- Goal of the exercise
All of the data that follows should be written out exactly.

(Saved entries)
((

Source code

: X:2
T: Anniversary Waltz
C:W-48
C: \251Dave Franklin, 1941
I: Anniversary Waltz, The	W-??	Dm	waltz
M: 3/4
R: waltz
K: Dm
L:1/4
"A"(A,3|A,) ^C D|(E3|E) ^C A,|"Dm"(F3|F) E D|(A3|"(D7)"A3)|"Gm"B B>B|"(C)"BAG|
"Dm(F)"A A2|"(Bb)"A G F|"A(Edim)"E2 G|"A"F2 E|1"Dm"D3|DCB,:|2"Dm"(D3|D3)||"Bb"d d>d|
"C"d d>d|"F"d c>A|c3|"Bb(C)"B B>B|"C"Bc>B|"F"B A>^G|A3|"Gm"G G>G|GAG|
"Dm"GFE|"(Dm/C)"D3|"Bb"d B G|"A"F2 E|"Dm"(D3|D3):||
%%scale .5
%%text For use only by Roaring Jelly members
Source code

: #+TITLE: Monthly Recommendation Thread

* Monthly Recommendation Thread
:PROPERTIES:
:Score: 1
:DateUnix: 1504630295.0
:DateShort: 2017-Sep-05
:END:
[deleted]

))

- Solution to this exercise
Source code

: X:2
T: Anniversary Waltz
C:W-48
C: \251Dave Franklin, 1941
I: Anniversary Waltz, The	W-??	Dm	waltz
M: 3/4
R: waltz
K: Dm
L:1/4
"A"(A,3|A,) ^C D|(E3|E) ^C A,|"Dm"(F3|F) E D|(A3|"(D7)"A3)|"Gm"B B>B|"(C)"BAG|
"Dm(F)"A A2|"(Bb)"A G F|"A(Edim)"E2 G|"A"F2 E|1"Dm"D3|DCB,:|2"Dm"(D3|D3)||"Bb"d d>d|
"C"d d>d|"F"d c>A|c3|"Bb(C)"B B>B|"C"Bc>B|"F"B A>^G|A3|"Gm"G G>G|GAG|
"Dm"GFE|"(Dm/C)"D3|"Bb"d B G|"A"F2 E|"Dm"(D3|D3):||
%%scale .5
%%text For use only by Roaring Jelly members
Source code

: #+TITLE: Monthly Recommendation Thread

* Monthly Recommendation Thread
:PROPERTIES:
:Score: 1
:DateUnix: 1504630295.0
:DateShort: 2017-Sep-05
:END:
[deleted]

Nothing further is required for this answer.